If English is not your primary language, right click on FRST.exe/FRST64.exe and rename to FRSTEnglish.exe/FRST64English.exe

Double-click the *FRST* icon to run the tool. When the tool opens click* Yes* to disclaimer.
Press *Scan* button and wait for a while.
The scanner will produced two logs on your Desktop: *FRST.txt and Addition.txt.*
Please attach the content of these two logs in your next reply.


----------



## Juwan125 (Nov 5, 2021)

I mean the only thing is that I'm not getting a display to any of my monitors so I can't even see what I'm doing


----------



## DR.M (Sep 4, 2019)

Have you checked all the connections?


----------



## Juwan125 (Nov 5, 2021)

Yes, when my monitors stopped displaying anything I kept everything the way it was before it stopped working


----------



## DR.M (Sep 4, 2019)

I'm afraid I can't help here, since the No signal seems to be caused by something else, not malware. I will ask for moving the thread to the Windows 10 forum. When that is fixed, then we can come here again and check for malware.


----------



## Juwan125 (Nov 5, 2021)

How do I move this thread to Windows 10 forum?


----------



## DR.M (Sep 4, 2019)

You don't have to do anything. I reported it to a moderator and they are going to move it. Good luck and I'll see you when the No signal issue is resolved.


----------



## Juwan125 (Nov 5, 2021)

Okay, thank you.


----------



## Drabdr (Nov 26, 2007)

DR.M said:


> You don't have to do anything. I reported it to a moderator and they are going to move it. Good luck and I'll see you when the No signal issue is resolved.


OK... per request discussion moved to Windows 10 forum. I also edited the title a bit for better description. However... you can totally have whatever you wish as the title. If you want something revised please let me know.

Thanks, Dr. M.


----------



## managed (May 24, 2003)

Are the monitors always blank (apart from the 'no connection' message) even just after switch on ?


----------



## Juwan125 (Nov 5, 2021)

No, I'm currently gaming on one of my monitors and it has a signal to my PS4


----------



## managed (May 24, 2003)

Is there anything at all on screen when you power on the computer (not using the PS4).


----------



## Juwan125 (Nov 5, 2021)

Nothing at all. The computer turns on fine though. I think it's my graphics card. Whatever site I visited must have burned out my GPU


----------



## Juwan125 (Nov 5, 2021)

Juwan125 said:


> Nothing at all. The computer turns on fine though. I think it's my graphics card. Whatever site I visited must have burned out my GPU


The fans on the GPU don't spin at all on boot up


----------



## managed (May 24, 2003)

You should still get a display just after switching on, the motherboard maker's logo or some text, even if something nasty was downloaded.

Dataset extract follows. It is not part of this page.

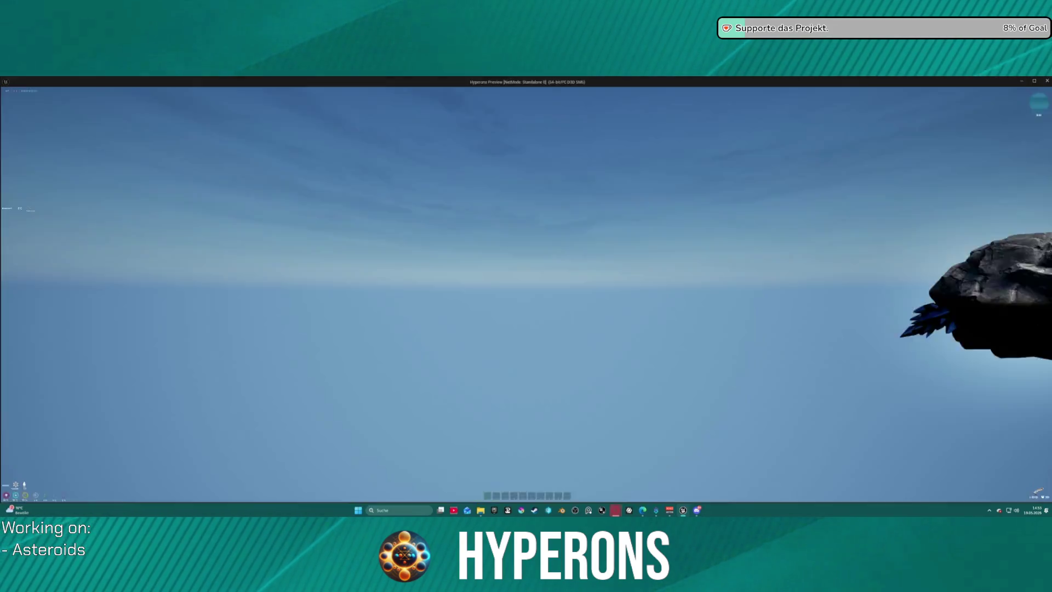
pyautogui.press('i')
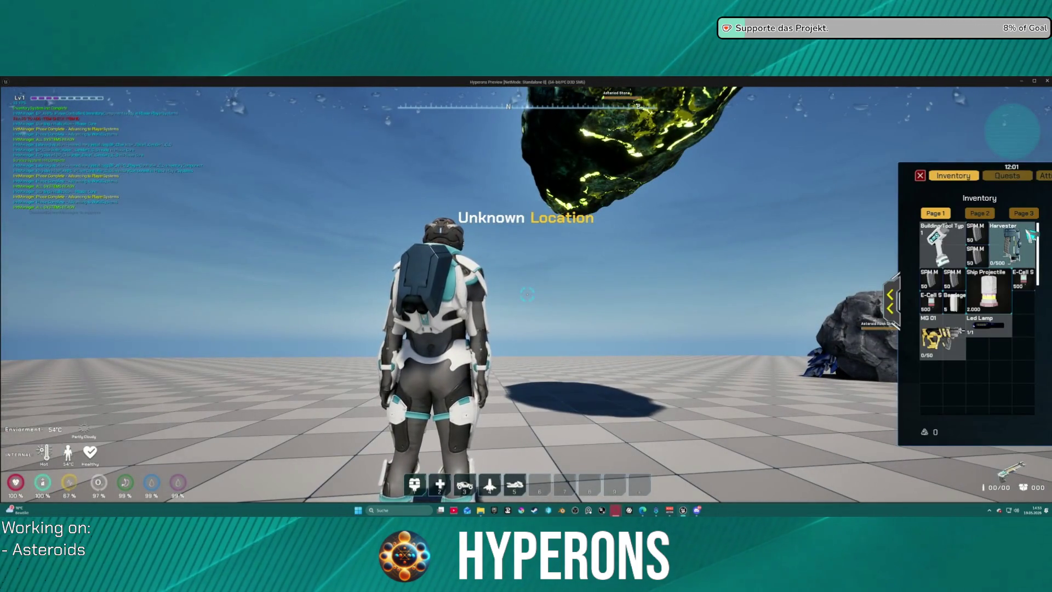
pyautogui.click(1030, 235)
pyautogui.press('i')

Assuming it's a big brand PC what is the make and full model ?
If it's a custom build what motherboard and graphics card are in it ?


----------



## Juwan125 (Nov 5, 2021)

It's a Gigabyte Motherboard with Ryzen 3600 CPU and XFX 580 RX Graphics card.


----------



## managed (May 24, 2003)

Post the exact motherboard, it will be printed on it somewhere.

Also check all the cables are properly connected to the motherboard and the graphics card is fully into it's socket.


----------



## Juwan125 (Nov 5, 2021)

It's the Gigabyte X570 Aorus Elite


----------



## managed (May 24, 2003)

Please see my previous post and do those checks.


----------



## managed (May 24, 2003)

Also f you don't have a copy you can download the motherboard manual here :- https://www.gigabyte.com/Motherboard/X570-AORUS-ELITE-rev-10/support#support-manual

Refer to it to check that all the required cables are connected correctly, and it's a good idea to unplug then replug them.


----------



## Juwan125 (Nov 5, 2021)

Everything seems fine. I unplugged and replugged my cables and I'm still not getting a signal to my monitor.


----------



## managed (May 24, 2003)

Can you borrow a graphics card to swap into the PC as a test ?

You could also try the steps here by TSG member *crjdriver* :- https://forums.techguy.org/threads/troubleshooting-guide-for-problem-builds.580000/


----------



## Juwan125 (Nov 5, 2021)

No, but I ordered the same one I have again. It should arrive within the next week or so.


----------



## managed (May 24, 2003)

Ok, let us know if the new works please, in this thread.


----------



## Juwan125 (Nov 5, 2021)

Okay


----------



## Juwan125 (Nov 5, 2021)

Actually, I tried to take the video card out and plug into the HDMI port on my motherboard and that didn't work either. If it's not the video card, then it's probably the motherboard.


----------



## Gr3iz (Mar 9, 2009)

Juwan125 said:


> Actually, I tried to take the video card out and plug into the HDMI port on my motherboard and that didn't work either.


Not surprising as that CPU does not have built-in video capabilities ...


----------



## Juwan125 (Nov 5, 2021)

Okay, gotcha


----------



## Juwan125 (Nov 5, 2021)

So my brother ended up giving me his rx 570 so now I'm back in working order. It must have been the website that I visited that caused my GPU to stop working


----------



## Gr3iz (Mar 9, 2009)

Sounds very unusual, but I'm glad you're up and running again!

Merry Christmas!


----------